Was it because his mom's dad was bald -- it's a common conception that it skips generations -- or was it his testosterone? And will it happen to you?
We asked Dr. Alan J. Bauman, a board-certified hair restoration physician in Boca Raton, Florida, to help us comb through the facts.
Yes, it can skip generations:
"There are over 200 genes that we’re aware of now that regulate hair and hair growth," Bauman, who sees more than 1,000 patients a year in his clinic, told HuffPost. "Color quality, texture, length of growth cycles, balding patterns, the speed of balding -- all of those put together will determine how quickly you see loss occur, how quickly it progresses, and how long it will occur later in life."
It comes down to the X-linked chromosome that comes from your mom and the Y-chromosome that carries the baldness gene that can come from your dad.
"It could skip generations, skip siblings. That’s how a recessive gene typically works," Bauman said. So look at your whole family -- siblings, parents, grandparents, aunts and uncles -- to see if there's any hair loss amongst them. If so, early intervention is best.
But there's more to it:
A lot of factors can trigger hair loss, Bauman said: Certain medicines, your diet and sleep-wake cycles are a few examples. "Hair follicles can be quite sensitive."

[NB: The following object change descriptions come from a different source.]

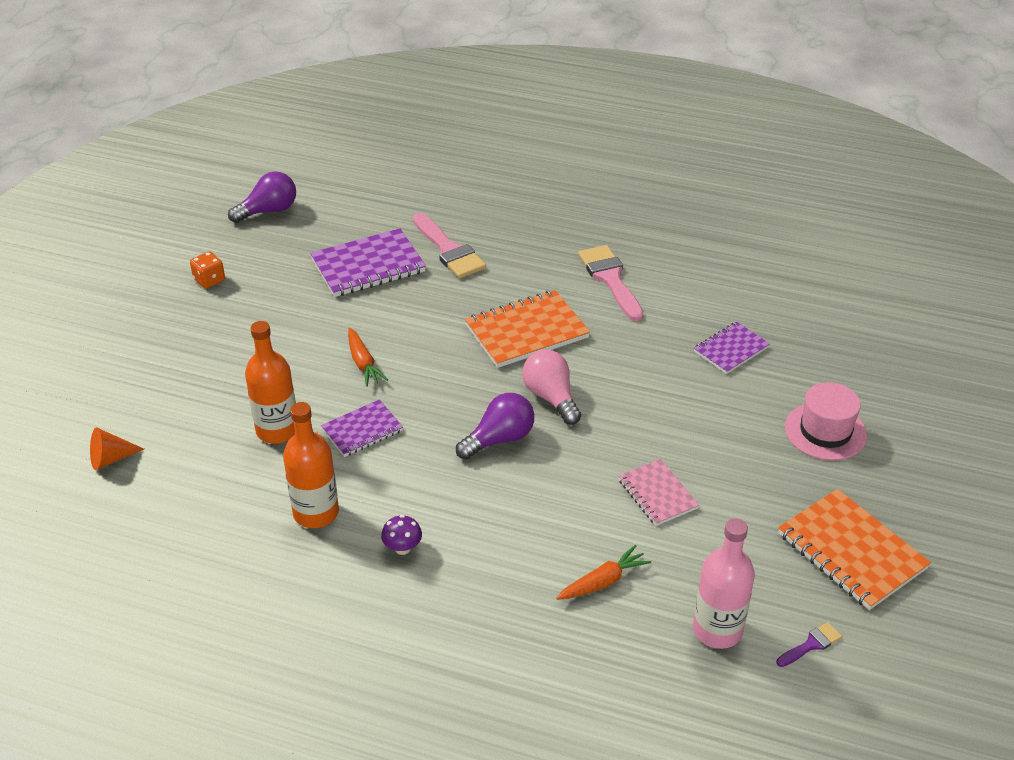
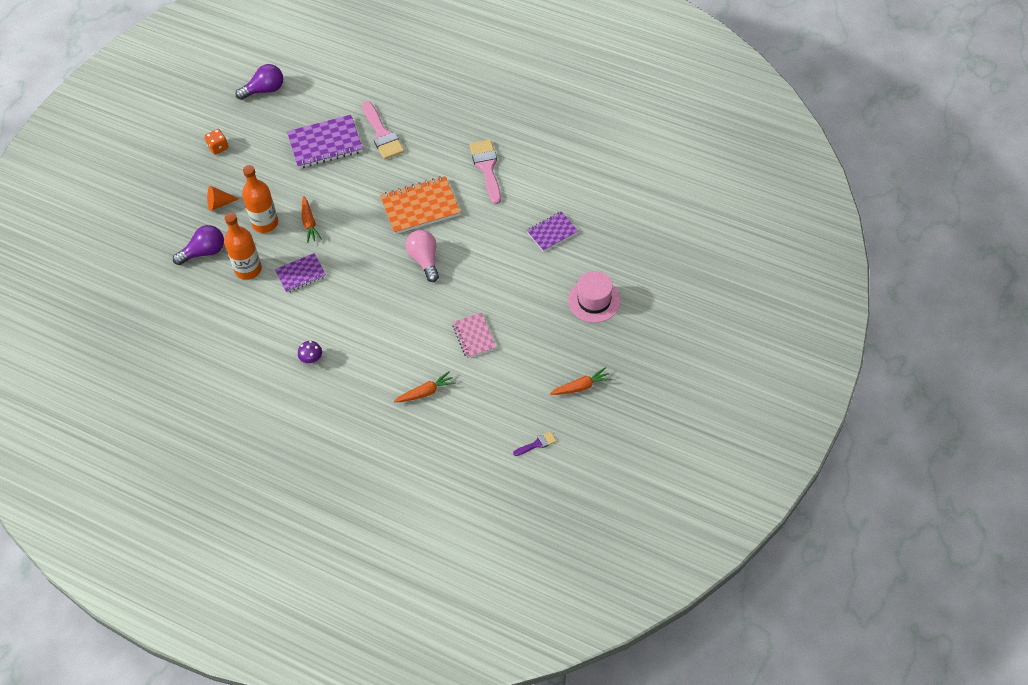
camera: 10 degrees right, 15 degrees up
(111, 459) = (145, 281): orange cone -> orange cone (219, 203)
(316, 513) = (264, 330): orange bottle -> orange bottle (265, 223)
(499, 439) = (385, 288): purple light bulb -> purple light bulb (204, 252)
(717, 630) = (485, 429): pink bottle -> none
(851, 551) = (581, 386): orange notebook -> orange carrot

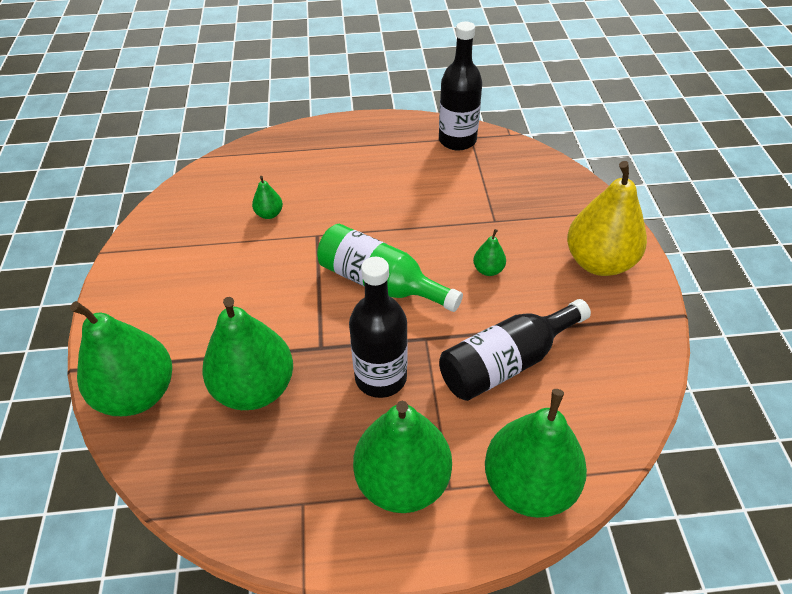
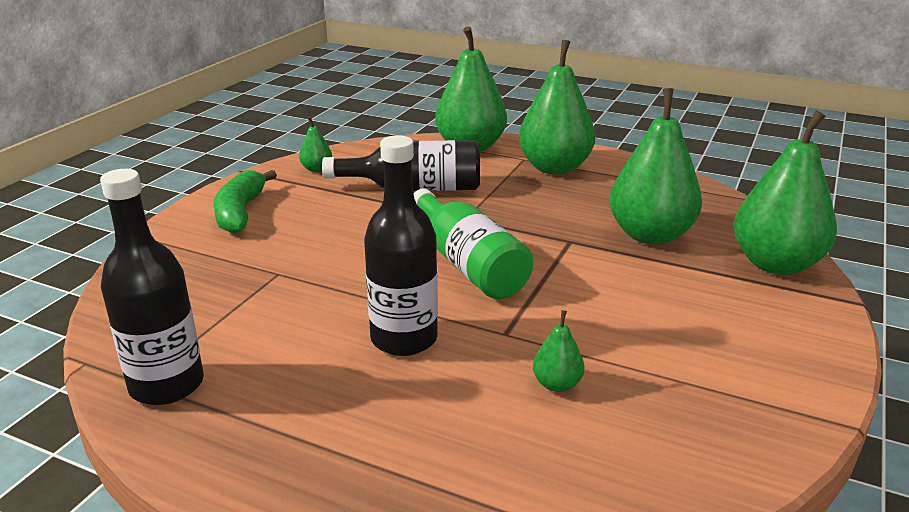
camera: 150 degrees left, 20 degrees down
(380, 377) = (528, 210): black bottle -> black bottle (404, 339)
(488, 270) = (348, 239): green pear -> green pear (316, 169)
(599, 262) = (240, 212): yellow pear -> green banana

But a main cause is stress, which is "certainly a trigger in every single patient that comes through the door."
What can you do?
Stay observant. "You can lose up to 50 percent of your hair mass without it being noticeable to the naked eye," Bauman said. "That’s really the problem."
Look for symptoms of hair loss in places other than your head: On your pillows, in your shower drain -- if you see more of your hair around the house, you could be in a period of hair loss.
You can make an appointment with a trichologist to have your scalp evaluated, or seek out special treatments such as a scalp makeover, which Bauman administers at his Boca Raton clinic.
"That’s the amazing thing today," Bauman said. "Effective treatments are available."
Whether through oral treatments, topical medications, laser light therapy, nutritional modifications and eliminating your risk factors, "There's a lot of things you can do to stop the progression of hair loss today," he said. "The realm of 20 years ago, where everything was snake oil and hogwash, is over."
Not every method works for everyone, so talk to your doctor to find out which treatments can work for you.